The answer should hold only the lines from the one containing "Aid to Undergraduate" through the one containing "the dev server</span></span>" in the entries below, copied exactly, without pictures.

Data records
::::::
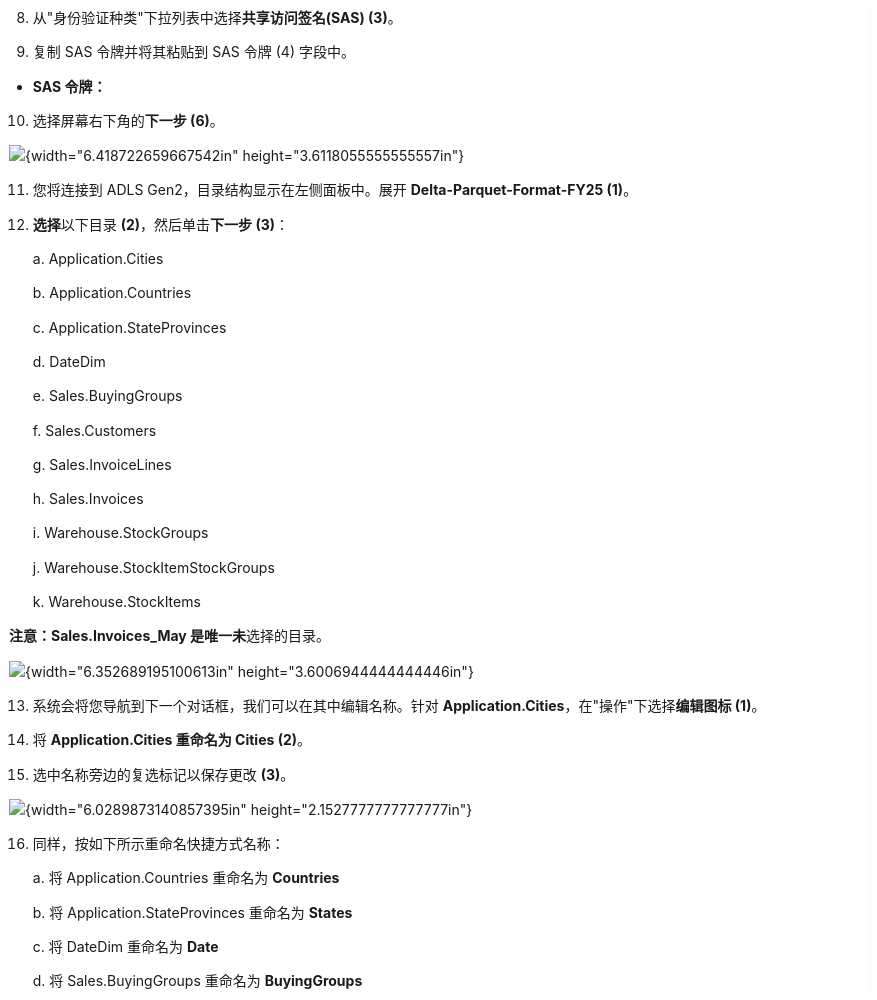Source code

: 8.  从"身份验证种类"下拉列表中选择**共享访问签名(SAS) (3)**。

9.  复制 SAS 令牌并将其粘贴到 SAS 令牌 (4) 字段中。

-   **SAS 令牌：**

10. 选择屏幕右下角的**下一步 (6)**。

![](images3/media/image8.png){width="6.418722659667542in"
height="3.6118055555555557in"}

11. 您将连接到 ADLS Gen2，目录结构显示在左侧面板中。展开
    **Delta-Parquet-Format-FY25 (1)**。

12. **选择**以下目录 **(2)**，然后单击**下一步 (3)**：

    a.  Application.Cities

    b.  Application.Countries

    c.  Application.StateProvinces

    d.  DateDim

    e.  Sales.BuyingGroups

    f.  Sales.Customers

    g.  Sales.InvoiceLines

    h.  Sales.Invoices

    i.  Warehouse.StockGroups

    j.  Warehouse.StockItemStockGroups

    k.  Warehouse.StockItems

**注意：**Sales.Invoices_May 是唯一**未**选择的目录。

![](images3/media/image9.png){width="6.352689195100613in"
height="3.6006944444444446in"}

13. 系统会将您导航到下一个对话框，我们可以在其中编辑名称。针对
    **Application.Cities**，在"操作"下选择**编辑图标 (1)**。

14. 将 **Application.Cities 重命名为 Cities (2)**。

15. 选中名称旁边的复选标记以保存更改 **(3)**。

![](images3/media/image10.png){width="6.0289873140857395in"
height="2.1527777777777777in"}

16. 同样，按如下所示重命名快捷方式名称：

    a.  将 Application.Countries 重命名为 **Countries**

    b.  将 Application.StateProvinces 重命名为 **States**

    c.  将 DateDim 重命名为 **Date**

    d.  将 Sales.BuyingGroups 重命名为 **BuyingGroups**

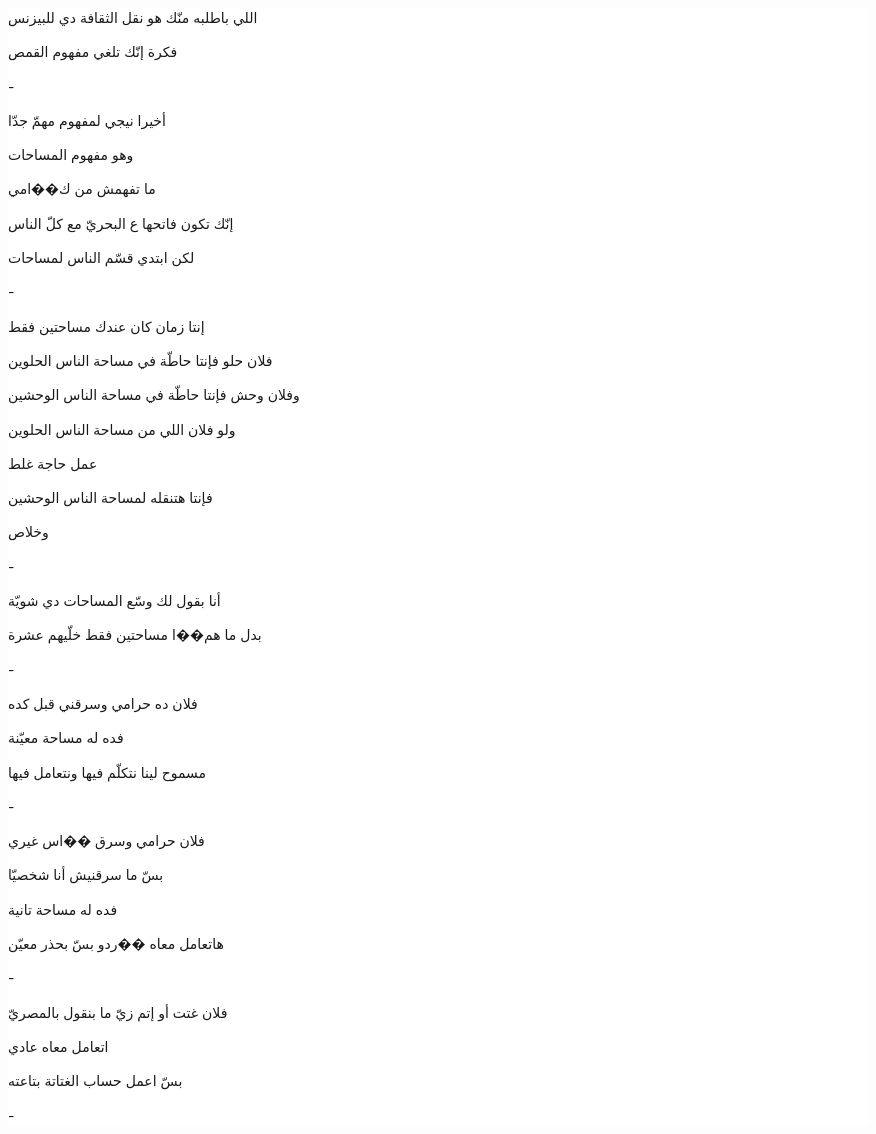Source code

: اللي باطلبه منّك هو نقل الثقافة دي للبيزنس

فكرة إنّك تلغي مفهوم القمص

\-

أخيرا نيجي لمفهوم مهمّ جدّا

وهو مفهوم المساحات

ما تفهمش من ك��امي

إنّك تكون فاتحها ع البحريّ مع كلّ الناس

لكن ابتدي قسّم الناس لمساحات

\-

إنتا زمان كان عندك مساحتين فقط

فلان حلو فإنتا حاطّة في مساحة الناس الحلوين

وفلان وحش فإنتا حاطّة في مساحة الناس الوحشين

ولو فلان اللي من مساحة الناس الحلوين

عمل حاجة غلط

فإنتا هتنقله لمساحة الناس الوحشين

وخلاص

\-

أنا بقول لك وسّع المساحات دي شويّة

بدل ما هم��ا مساحتين فقط خلّيهم عشرة

\-

فلان ده حرامي وسرقني قبل كده

فده له مساحة معيّنة

مسموح لينا نتكلّم فيها ونتعامل فيها

\-

فلان حرامي وسرق ��اس غيري

بسّ ما سرقنيش أنا شخصيّا

فده له مساحة تانية

هاتعامل معاه ��ردو بسّ بحذر معيّن

\-

فلان غتت أو إتم زيّ ما بنقول بالمصريّ

اتعامل معاه عادي

بسّ اعمل حساب الغتاتة بتاعته

\-
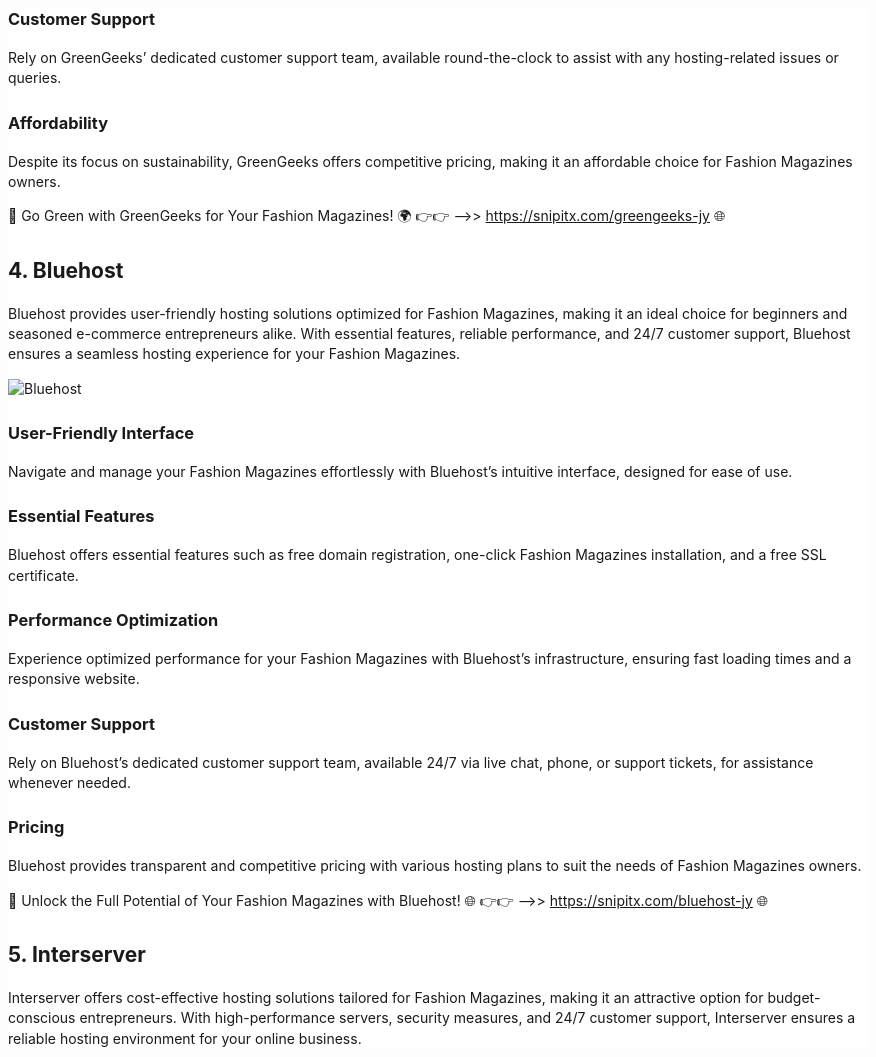 ### Customer Support
Rely on GreenGeeks’ dedicated customer support team, available round-the-clock to assist with any hosting-related issues or queries.

### Affordability
Despite its focus on sustainability, GreenGeeks offers competitive pricing, making it an affordable choice for Fashion Magazines owners.

🌿 Go Green with GreenGeeks for Your Fashion Magazines! 🌍
👉👉 -->> https://snipitx.com/greengeeks-jy 🌐

## 4. Bluehost

Bluehost provides user-friendly hosting solutions optimized for Fashion Magazines, making it an ideal choice for beginners and seasoned e-commerce entrepreneurs alike. With essential features, reliable performance, and 24/7 customer support, Bluehost ensures a seamless hosting experience for your Fashion Magazines.

![Bluehost](https://i.imgur.com/PasFF9E.jpeg "Bluehost Hosting")

### User-Friendly Interface
Navigate and manage your Fashion Magazines effortlessly with Bluehost’s intuitive interface, designed for ease of use.

### Essential Features
Bluehost offers essential features such as free domain registration, one-click Fashion Magazines installation, and a free SSL certificate.

### Performance Optimization
Experience optimized performance for your Fashion Magazines with Bluehost’s infrastructure, ensuring fast loading times and a responsive website.

### Customer Support
Rely on Bluehost’s dedicated customer support team, available 24/7 via live chat, phone, or support tickets, for assistance whenever needed.

### Pricing
Bluehost provides transparent and competitive pricing with various hosting plans to suit the needs of Fashion Magazines owners.

🚀 Unlock the Full Potential of Your Fashion Magazines with Bluehost! 🌐
👉👉 -->> https://snipitx.com/bluehost-jy 🌐

## 5. Interserver

Interserver offers cost-effective hosting solutions tailored for Fashion Magazines, making it an attractive option for budget-conscious entrepreneurs. With high-performance servers, security measures, and 24/7 customer support, Interserver ensures a reliable hosting environment for your online business.
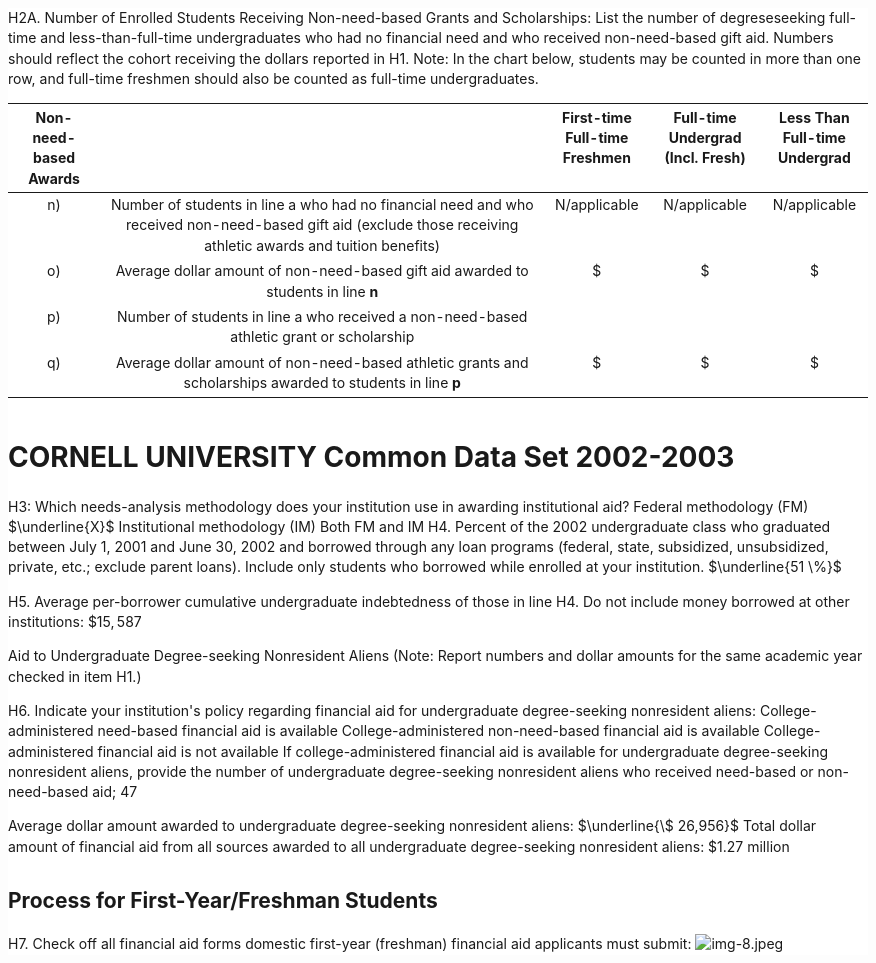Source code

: H2A. Number of Enrolled Students Receiving Non-need-based Grants and Scholarships: List the number of degreseseeking full-time and less-than-full-time undergraduates who had no financial need and who received non-need-based gift aid. Numbers should reflect the cohort receiving the dollars reported in H1. Note: In the chart below, students may be counted in more than one row, and full-time freshmen should also be counted as full-time undergraduates.

| Non-need-based Awards |  | First-time Full-time Freshmen | Full-time Undergrad (Incl. Fresh) | Less Than Full-time Undergrad |
| :--: | :--: | :--: | :--: | :--: |
| n) | Number of students in line a who had no financial need and who received non-need-based gift aid (exclude those receiving athletic awards and tuition benefits) | N/applicable | N/applicable | N/applicable |
| o) | Average dollar amount of non-need-based gift aid awarded to students in line $\mathbf{n}$ | \$ | \$ | \$ |
| p) | Number of students in line a who received a non-need-based athletic grant or scholarship |  |  |  |
| q) | Average dollar amount of non-need-based athletic grants and scholarships awarded to students in line $\mathbf{p}$ | \$ | \$ | \$ |
# CORNELL UNIVERSITY Common Data Set 2002-2003 

H3: Which needs-analysis methodology does your institution use in awarding institutional aid?
Federal methodology (FM)
$\underline{X}$ Institutional methodology (IM)
Both FM and IM
H4. Percent of the 2002 undergraduate class who graduated between July 1, 2001 and June 30, 2002 and borrowed through any loan programs (federal, state, subsidized, unsubsidized, private, etc.; exclude parent loans). Include only students who borrowed while enrolled at your institution. $\underline{51 \%}$

H5. Average per-borrower cumulative undergraduate indebtedness of those in line H4. Do not include money borrowed at other institutions: $\$ 15,587$

Aid to Undergraduate Degree-seeking Nonresident Aliens (Note: Report numbers and dollar amounts for the same academic year checked in item H1.)

H6. Indicate your institution's policy regarding financial aid for undergraduate degree-seeking nonresident aliens:
College-administered need-based financial aid is available
College-administered non-need-based financial aid is available
College-administered financial aid is not available
If college-administered financial aid is available for undergraduate degree-seeking nonresident aliens, provide the number of undergraduate degree-seeking nonresident aliens who received need-based or non-need-based aid; 47

Average dollar amount awarded to undergraduate degree-seeking nonresident aliens: $\underline{\$ 26,956}$
Total dollar amount of financial aid from all sources awarded to all undergraduate degree-seeking nonresident aliens: $\$ 1.27$ million

## Process for First-Year/Freshman Students

H7. Check off all financial aid forms domestic first-year (freshman) financial aid applicants must submit:
![img-8.jpeg](img-8.jpeg)
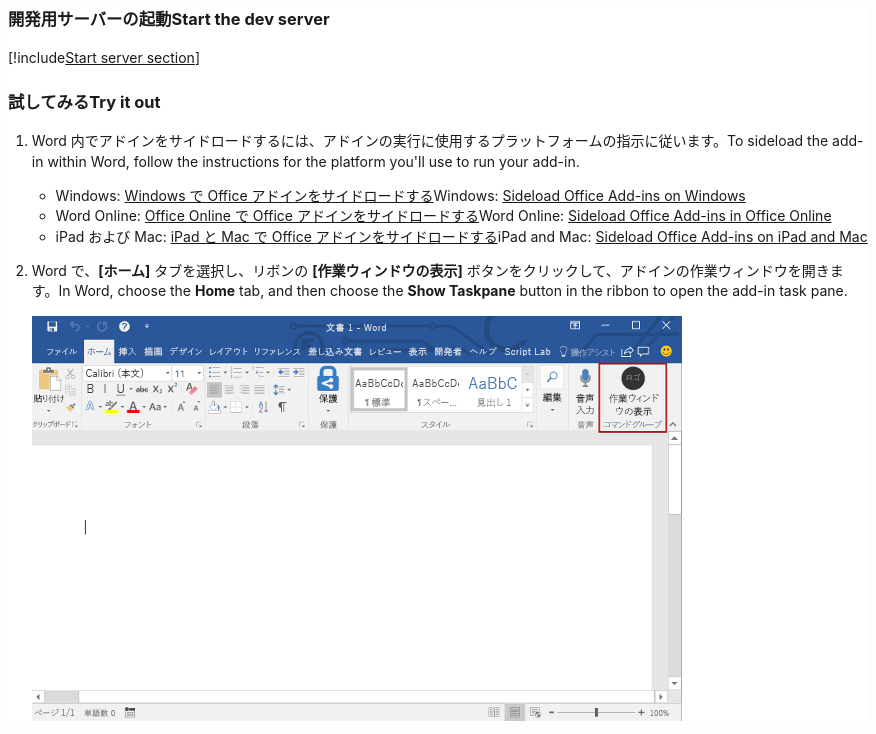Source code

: ### <a name="start-the-dev-server"></a><span data-ttu-id="9c161-177">開発用サーバーの起動</span><span class="sxs-lookup"><span data-stu-id="9c161-177">Start the dev server</span></span>

[!include[Start server section](../includes/quickstart-yo-start-server.md)] 

### <a name="try-it-out"></a><span data-ttu-id="9c161-178">試してみる</span><span class="sxs-lookup"><span data-stu-id="9c161-178">Try it out</span></span>

1. <span data-ttu-id="9c161-179">Word 内でアドインをサイドロードするには、アドインの実行に使用するプラットフォームの指示に従います。</span><span class="sxs-lookup"><span data-stu-id="9c161-179">To sideload the add-in within Word, follow the instructions for the platform you'll use to run your add-in.</span></span>

    - <span data-ttu-id="9c161-180">Windows: [Windows で Office アドインをサイドロードする](../testing/create-a-network-shared-folder-catalog-for-task-pane-and-content-add-ins.md)</span><span class="sxs-lookup"><span data-stu-id="9c161-180">Windows: [Sideload Office Add-ins on Windows](../testing/create-a-network-shared-folder-catalog-for-task-pane-and-content-add-ins.md)</span></span>
    - <span data-ttu-id="9c161-181">Word Online: [Office Online で Office アドインをサイドロードする](../testing/sideload-office-add-ins-for-testing.md#sideload-an-office-add-in-on-office-online)</span><span class="sxs-lookup"><span data-stu-id="9c161-181">Word Online: [Sideload Office Add-ins in Office Online](../testing/sideload-office-add-ins-for-testing.md#sideload-an-office-add-in-on-office-online)</span></span>
    - <span data-ttu-id="9c161-182">iPad および Mac: [iPad と Mac で Office アドインをサイドロードする](../testing/sideload-an-office-add-in-on-ipad-and-mac.md)</span><span class="sxs-lookup"><span data-stu-id="9c161-182">iPad and Mac: [Sideload Office Add-ins on iPad and Mac](../testing/sideload-an-office-add-in-on-ipad-and-mac.md)</span></span>

2. <span data-ttu-id="9c161-183">Word で、**[ホーム]** タブを選択し、リボンの **[作業ウィンドウの表示]** ボタンをクリックして、アドインの作業ウィンドウを開きます。</span><span class="sxs-lookup"><span data-stu-id="9c161-183">In Word, choose the **Home** tab, and then choose the **Show Taskpane** button in the ribbon to open the add-in task pane.</span></span>

    ![[作業ウィンドウの表示] ボタンが強調表示されている Word アプリケーションのスクリーンショット](../images/word-quickstart-addin-2.png)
::::::
**RESPONSE TO THE EXERCISE**
Aid to Undergraduate Degree-seeking Nonresident Aliens (Note: Report numbers and dollar amounts for the same academic year checked in item H1.)

H6. Indicate your institution's policy regarding financial aid for undergraduate degree-seeking nonresident aliens:
College-administered need-based financial aid is available
College-administered non-need-based financial aid is available
College-administered financial aid is not available
If college-administered financial aid is available for undergraduate degree-seeking nonresident aliens, provide the number of undergraduate degree-seeking nonresident aliens who received need-based or non-need-based aid; 47

Average dollar amount awarded to undergraduate degree-seeking nonresident aliens: $\underline{\$ 26,956}$
Total dollar amount of financial aid from all sources awarded to all undergraduate degree-seeking nonresident aliens: $\$ 1.27$ million

## Process for First-Year/Freshman Students

H7. Check off all financial aid forms domestic first-year (freshman) financial aid applicants must submit:
![img-8.jpeg](img-8.jpeg)
Source code

: ### <a name="start-the-dev-server"></a><span data-ttu-id="9c161-177">開発用サーバーの起動</span><span class="sxs-lookup"><span data-stu-id="9c161-177">Start the dev server</span></span>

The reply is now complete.